Anyone seen or know where I could find a pair of Kicker Separates free air 6x9s? Model F69a I think?


----------



## seanarms (Feb 19, 2011)

Have not seen them in some time. I have a pair of FA6.5 (6.5 inch) if you are interested.


----------



## bamelanc (Sep 13, 2009)

I was just looking to recover some older equipment of mine and remember them being very sturdy and sounding good. I haven't seen them anywhere either...but PM me your price for the FA6.5 if I want to go that route. Thanks.


----------



## hybridamp (Oct 10, 2006)

I had a pair several years ago, but I must have sold them as I couldn't find them in my collection today when I looked.
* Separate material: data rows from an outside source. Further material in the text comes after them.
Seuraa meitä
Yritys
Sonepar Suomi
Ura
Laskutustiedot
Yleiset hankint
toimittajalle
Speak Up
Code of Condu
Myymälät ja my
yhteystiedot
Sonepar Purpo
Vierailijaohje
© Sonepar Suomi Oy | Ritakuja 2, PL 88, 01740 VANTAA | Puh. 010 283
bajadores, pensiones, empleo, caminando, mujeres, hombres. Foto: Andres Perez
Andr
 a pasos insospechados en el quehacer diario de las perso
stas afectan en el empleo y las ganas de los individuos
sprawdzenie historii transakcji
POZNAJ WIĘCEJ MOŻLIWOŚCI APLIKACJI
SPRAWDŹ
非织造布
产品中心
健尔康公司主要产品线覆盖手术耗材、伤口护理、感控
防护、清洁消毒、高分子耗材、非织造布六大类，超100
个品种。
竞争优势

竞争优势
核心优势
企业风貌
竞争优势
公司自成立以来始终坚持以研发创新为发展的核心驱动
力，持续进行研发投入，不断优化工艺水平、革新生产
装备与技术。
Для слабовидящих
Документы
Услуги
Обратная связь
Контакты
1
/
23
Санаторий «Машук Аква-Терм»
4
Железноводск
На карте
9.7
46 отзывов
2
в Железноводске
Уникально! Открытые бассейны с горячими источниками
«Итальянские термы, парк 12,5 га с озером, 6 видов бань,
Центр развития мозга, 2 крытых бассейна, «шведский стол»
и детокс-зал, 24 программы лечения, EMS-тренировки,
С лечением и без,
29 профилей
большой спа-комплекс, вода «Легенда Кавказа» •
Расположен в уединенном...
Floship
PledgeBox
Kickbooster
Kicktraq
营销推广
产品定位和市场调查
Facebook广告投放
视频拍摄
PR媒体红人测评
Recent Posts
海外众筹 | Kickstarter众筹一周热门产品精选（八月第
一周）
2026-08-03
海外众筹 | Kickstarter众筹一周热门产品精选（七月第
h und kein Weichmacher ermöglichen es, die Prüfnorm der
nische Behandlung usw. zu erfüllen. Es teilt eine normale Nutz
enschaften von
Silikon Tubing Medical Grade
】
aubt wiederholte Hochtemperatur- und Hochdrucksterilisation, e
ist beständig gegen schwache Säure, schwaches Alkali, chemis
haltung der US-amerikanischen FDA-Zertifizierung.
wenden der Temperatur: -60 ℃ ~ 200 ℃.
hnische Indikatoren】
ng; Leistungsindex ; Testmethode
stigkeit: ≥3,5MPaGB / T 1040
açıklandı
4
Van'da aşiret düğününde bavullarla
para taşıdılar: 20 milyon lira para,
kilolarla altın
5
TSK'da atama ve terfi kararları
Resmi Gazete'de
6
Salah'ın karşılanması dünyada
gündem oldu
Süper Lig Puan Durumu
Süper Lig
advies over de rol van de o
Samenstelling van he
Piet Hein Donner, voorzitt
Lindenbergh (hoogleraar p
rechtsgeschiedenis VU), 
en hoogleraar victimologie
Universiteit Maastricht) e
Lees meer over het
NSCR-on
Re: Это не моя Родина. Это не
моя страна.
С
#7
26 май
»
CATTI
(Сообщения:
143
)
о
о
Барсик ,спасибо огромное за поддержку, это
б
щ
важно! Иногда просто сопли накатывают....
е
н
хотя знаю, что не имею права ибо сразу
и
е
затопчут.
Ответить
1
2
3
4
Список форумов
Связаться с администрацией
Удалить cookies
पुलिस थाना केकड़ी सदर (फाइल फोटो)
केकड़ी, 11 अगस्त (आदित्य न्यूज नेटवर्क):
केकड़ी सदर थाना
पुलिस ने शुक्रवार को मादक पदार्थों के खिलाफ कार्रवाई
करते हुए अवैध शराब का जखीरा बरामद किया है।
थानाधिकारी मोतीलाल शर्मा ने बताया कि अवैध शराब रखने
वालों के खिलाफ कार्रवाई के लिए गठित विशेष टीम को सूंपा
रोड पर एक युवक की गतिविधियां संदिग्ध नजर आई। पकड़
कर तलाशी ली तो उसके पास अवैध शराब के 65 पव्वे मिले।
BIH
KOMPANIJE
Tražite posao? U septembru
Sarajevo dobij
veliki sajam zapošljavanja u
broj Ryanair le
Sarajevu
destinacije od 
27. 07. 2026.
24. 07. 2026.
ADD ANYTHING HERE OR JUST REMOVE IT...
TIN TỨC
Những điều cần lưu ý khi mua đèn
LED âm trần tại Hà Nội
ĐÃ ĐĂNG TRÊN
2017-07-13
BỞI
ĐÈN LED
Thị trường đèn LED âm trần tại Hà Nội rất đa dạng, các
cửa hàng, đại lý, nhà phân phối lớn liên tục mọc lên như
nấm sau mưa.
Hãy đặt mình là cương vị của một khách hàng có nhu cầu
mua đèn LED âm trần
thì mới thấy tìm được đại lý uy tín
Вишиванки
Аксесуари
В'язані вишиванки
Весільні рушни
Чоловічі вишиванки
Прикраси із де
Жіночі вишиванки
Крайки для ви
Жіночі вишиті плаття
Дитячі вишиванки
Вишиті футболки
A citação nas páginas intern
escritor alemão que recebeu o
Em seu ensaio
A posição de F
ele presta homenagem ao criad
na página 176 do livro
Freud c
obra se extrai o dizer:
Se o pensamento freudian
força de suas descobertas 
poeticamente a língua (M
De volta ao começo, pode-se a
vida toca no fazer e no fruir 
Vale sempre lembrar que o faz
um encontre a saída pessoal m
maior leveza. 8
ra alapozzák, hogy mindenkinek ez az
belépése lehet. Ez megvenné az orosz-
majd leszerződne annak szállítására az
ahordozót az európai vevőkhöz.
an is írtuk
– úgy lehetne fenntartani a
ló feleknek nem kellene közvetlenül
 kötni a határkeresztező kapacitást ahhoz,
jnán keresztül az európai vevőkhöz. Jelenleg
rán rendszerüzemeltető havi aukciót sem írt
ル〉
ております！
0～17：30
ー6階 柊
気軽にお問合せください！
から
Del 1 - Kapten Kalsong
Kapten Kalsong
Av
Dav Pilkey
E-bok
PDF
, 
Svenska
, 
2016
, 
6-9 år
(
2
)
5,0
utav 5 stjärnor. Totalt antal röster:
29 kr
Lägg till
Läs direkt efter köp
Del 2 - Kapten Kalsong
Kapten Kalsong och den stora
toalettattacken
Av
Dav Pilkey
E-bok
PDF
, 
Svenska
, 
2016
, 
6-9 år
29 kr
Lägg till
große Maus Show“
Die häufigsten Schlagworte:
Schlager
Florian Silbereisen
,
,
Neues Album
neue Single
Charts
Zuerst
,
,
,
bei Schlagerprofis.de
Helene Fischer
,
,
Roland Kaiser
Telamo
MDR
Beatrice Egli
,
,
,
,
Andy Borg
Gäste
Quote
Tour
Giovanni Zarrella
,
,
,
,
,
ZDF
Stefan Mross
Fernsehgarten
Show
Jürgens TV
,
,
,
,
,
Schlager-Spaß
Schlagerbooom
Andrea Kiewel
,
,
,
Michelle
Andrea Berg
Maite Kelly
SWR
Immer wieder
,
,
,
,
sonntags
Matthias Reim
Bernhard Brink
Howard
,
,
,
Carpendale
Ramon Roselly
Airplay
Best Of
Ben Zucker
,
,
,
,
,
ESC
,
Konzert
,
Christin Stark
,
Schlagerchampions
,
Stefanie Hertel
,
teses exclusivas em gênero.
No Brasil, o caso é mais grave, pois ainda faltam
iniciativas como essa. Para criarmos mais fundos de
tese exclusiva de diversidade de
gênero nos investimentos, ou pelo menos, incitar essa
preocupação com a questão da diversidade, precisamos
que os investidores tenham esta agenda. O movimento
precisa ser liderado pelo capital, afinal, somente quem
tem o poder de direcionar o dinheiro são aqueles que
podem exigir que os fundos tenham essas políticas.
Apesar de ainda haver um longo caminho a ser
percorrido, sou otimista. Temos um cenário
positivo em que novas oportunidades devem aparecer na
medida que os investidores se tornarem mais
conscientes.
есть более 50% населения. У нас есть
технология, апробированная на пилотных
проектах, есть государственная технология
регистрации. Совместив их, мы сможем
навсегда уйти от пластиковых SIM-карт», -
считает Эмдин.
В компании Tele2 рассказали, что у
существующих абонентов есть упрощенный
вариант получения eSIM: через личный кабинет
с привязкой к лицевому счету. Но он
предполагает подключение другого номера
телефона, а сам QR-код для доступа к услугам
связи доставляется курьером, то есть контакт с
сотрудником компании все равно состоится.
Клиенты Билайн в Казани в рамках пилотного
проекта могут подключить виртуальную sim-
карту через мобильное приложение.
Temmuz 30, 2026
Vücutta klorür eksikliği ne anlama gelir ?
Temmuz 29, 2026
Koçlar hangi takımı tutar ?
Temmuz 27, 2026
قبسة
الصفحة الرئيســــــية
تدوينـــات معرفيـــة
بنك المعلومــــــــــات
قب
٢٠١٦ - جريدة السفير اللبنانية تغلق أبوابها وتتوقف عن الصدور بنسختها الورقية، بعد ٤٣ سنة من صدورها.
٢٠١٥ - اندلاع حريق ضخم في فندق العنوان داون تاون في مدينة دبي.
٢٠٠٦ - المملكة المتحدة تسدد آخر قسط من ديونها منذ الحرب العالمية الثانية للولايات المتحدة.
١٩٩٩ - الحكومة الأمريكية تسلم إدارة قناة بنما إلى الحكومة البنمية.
I never actually hooked them up so I can't say much about their sound/output, but for a 6x9 driver, they looked nice. F69a is the correct model number.


----------



## bamelanc (Sep 13, 2009)

What I thought was cool about them, they had the yellow/gold outline KICKER on the dust cap and sewn surrounds like the competion series subs from that time. I remember them having a lot of excursion... In a car previous to that, I had a pair of C15s. I loved them. I haven't seen any for sale anywhere. I did see a C12 with the yellow outlined dust cap though...wanted a fortune for it.


----------



## hybridamp (Oct 10, 2006)

I have to agree with you, I grabbed them a long time ago for the nostalgia of the early competition series. They had stitched surrounds and a cone just like the C15 you had.

Back in 2007 when I still had my Altima SE-R I planned on throwing them in the rear-deck IB just to try them out, but I never got around to it.


----------